══ Selected excerpt ══

Personal information
- Date of birth: 17 January 1905
- Place of birth: Buenos Aires, Argentina
- Date of death: 26 December 1966 (aged 61)
- Place of death: Buenos Aires, Argentina
- Height: 1.67 m (5 ft 6 in)
- Position: Centre forward

Youth career
- 1915–1920: Sportivo Metán
- 1920–1924: Huracán

Senior career*
- Years: Team / Apps / (Gls)
- 1924–1930: Huracán / 121 / (102)
- 1930–1935: Genoa / 41 / (15)
- 1935–1936: Napoli / 20 / (2)
- 1936–1939: Red Star Paris / 19 / (2)
- Total:  / 201 / (121)

International career
- 1930: Argentina / 4 / (8)

Managerial career
- 1931–1932: Genoa (co-manager)
- 1937–1939: Red Star Paris
- 1939–1940: San Lorenzo
- 1939–1958: Argentina
- 1940–1941: Estudiantes LP
- 1941–1949: Huracán
- 1949–1960: Racing Club
- 1960–1966: Argentina

Medal record
Men's football
Representing Argentina (as manager)
Copa América
| Winner | 1941 Chile |  |
| Winner | 1945 Chile |  |
| Winner | 1946 Argentina |  |
| Winner | 1947 Ecuador |  |
| Winner | 1955 Chile |  |
| Winner | 1957 Peru |  |
| Runner-up | 1942 Uruguay |  |
| Third place | 1956 Uruguay |  |
Representing Argentina (as player)
FIFA World Cup
| Runner-up | 1930 Uruguay |  |

= Guillermo Stábile =

Argentine footballer (1905–1966)

Guillermo Stábile (17 January 1905 – 26 December 1966) was an Argentine professional football player and manager who played as a centre forward. At club level, Stábile won two national championships with Huracán and played in Italy and France. He was the top scorer of the 1930 FIFA World Cup, the inaugural iteration of the tournament. As manager, he led Argentina to victory at six South American Championships and Racing Club to three league titles.

═══
══ Given information ══

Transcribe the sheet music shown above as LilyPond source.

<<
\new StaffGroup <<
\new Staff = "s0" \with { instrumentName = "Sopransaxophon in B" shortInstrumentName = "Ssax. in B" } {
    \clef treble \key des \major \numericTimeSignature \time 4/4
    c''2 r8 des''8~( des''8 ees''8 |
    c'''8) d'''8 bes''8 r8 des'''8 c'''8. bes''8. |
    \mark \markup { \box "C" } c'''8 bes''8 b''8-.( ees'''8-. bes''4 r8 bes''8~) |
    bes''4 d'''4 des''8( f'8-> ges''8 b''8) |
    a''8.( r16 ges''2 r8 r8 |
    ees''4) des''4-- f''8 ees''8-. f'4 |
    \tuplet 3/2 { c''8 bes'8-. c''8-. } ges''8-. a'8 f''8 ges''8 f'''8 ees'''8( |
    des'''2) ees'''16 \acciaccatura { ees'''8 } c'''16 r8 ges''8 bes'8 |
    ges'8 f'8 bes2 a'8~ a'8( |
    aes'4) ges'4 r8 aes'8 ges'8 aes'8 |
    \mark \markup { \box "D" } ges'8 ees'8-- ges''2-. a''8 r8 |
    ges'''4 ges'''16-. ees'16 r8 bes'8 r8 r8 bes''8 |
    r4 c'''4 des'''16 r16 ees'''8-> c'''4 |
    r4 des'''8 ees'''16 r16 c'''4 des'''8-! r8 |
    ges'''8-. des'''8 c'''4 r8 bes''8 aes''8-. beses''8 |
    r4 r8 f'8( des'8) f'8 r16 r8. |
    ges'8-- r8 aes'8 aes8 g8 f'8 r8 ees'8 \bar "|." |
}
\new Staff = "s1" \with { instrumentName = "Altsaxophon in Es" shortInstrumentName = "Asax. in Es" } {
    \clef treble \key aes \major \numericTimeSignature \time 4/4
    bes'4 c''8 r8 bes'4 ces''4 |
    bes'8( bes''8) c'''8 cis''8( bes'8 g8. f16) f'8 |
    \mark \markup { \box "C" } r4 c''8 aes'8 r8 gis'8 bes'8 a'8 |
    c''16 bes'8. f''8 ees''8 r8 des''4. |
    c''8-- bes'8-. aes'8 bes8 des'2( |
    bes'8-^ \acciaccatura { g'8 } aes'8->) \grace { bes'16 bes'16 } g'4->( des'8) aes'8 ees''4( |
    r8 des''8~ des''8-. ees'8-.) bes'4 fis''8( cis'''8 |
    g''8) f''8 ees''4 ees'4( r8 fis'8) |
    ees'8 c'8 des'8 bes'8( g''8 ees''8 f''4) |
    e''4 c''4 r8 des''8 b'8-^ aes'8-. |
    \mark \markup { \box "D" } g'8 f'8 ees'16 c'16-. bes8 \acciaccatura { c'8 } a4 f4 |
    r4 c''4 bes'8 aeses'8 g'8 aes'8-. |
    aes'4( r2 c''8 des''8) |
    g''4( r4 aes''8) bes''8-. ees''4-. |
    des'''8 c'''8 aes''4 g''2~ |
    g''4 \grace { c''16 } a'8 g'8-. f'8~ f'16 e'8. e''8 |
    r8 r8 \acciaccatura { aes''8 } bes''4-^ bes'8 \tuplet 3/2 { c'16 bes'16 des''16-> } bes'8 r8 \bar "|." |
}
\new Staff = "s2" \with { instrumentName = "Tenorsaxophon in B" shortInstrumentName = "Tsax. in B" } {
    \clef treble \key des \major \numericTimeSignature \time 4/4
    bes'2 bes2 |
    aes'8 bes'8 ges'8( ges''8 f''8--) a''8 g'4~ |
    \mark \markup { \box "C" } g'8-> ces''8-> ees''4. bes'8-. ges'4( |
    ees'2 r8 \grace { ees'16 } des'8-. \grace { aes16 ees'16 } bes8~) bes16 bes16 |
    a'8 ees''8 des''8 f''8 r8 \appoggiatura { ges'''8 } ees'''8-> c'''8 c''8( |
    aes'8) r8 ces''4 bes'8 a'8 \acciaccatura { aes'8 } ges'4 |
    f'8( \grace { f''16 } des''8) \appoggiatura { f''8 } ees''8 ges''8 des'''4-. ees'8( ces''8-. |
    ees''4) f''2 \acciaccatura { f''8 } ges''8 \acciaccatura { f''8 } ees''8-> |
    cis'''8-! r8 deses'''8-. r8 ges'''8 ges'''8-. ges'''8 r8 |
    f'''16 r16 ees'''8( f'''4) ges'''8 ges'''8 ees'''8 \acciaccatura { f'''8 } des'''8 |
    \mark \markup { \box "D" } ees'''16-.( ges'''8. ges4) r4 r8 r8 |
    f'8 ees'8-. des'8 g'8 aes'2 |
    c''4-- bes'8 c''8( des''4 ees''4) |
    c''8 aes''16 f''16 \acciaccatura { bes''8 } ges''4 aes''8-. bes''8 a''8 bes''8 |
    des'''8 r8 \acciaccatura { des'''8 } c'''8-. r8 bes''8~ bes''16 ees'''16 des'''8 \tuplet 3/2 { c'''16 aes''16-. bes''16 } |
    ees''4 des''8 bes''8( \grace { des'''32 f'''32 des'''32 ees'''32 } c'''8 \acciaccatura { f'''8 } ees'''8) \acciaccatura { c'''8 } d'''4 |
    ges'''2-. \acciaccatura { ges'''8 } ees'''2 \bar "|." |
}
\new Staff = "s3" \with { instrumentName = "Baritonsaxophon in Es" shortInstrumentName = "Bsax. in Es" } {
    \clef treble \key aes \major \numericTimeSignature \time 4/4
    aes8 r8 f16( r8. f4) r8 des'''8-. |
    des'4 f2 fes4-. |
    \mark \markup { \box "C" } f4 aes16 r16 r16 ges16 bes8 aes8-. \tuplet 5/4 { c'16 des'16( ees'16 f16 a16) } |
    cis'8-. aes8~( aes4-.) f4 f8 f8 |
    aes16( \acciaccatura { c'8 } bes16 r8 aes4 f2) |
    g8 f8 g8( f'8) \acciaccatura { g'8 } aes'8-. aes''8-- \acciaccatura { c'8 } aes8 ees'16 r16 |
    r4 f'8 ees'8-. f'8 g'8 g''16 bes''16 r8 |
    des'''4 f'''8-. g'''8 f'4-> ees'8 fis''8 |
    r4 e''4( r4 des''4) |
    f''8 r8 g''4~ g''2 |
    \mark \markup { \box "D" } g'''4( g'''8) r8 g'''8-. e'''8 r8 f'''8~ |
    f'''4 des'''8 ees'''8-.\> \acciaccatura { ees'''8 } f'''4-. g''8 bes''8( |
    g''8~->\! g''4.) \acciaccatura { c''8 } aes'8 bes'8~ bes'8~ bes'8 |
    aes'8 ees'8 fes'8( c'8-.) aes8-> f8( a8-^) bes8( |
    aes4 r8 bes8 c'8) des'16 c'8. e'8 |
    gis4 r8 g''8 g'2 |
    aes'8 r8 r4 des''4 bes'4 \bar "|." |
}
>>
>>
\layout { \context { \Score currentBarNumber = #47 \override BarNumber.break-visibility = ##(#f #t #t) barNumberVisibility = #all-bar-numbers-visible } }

═══

- _Directions_
1. Return the passage of the Guillermo Stábile profile from "- 1936–1939: Red" up to and including "1931–1932: Genoa (co-manager)", copied word for word.
2. Supply the next part of the Guillermo Stábile profile, starting after its last sentence.

- _Answers per task_
1.
- 1936–1939: Red Star Paris / 19 / (2)
- Total:  / 201 / (121)

International career
- 1930: Argentina / 4 / (8)

Managerial career
- 1931–1932: Genoa (co-manager)

2.
==Club career==
===Early career===
Stábile was born in Parque Patricios, Buenos Aires. He began his career with local club Sportivo Metán and from 1920, with Huracán. In 1924, he progressed to the first team which played in Argentina's top league, which then still had amateur status. He started out on the right wing but soon evolved into a centre forward. Stábile won many competitions with Huracán, most notably the championships of 1925 and 1928 and the regional trophy Copa Dr. Carlos Ibarguren in 1925.

===Genoa===
After capturing the world's attention with his impressive feats in the First World Cup, he was signed by Genoa. He instantly became a fan favourite, scoring a hat-trick on his debut against rivals Bologna. He stayed with the Genoan club for five years, playing 41 games and scoring 16 goals.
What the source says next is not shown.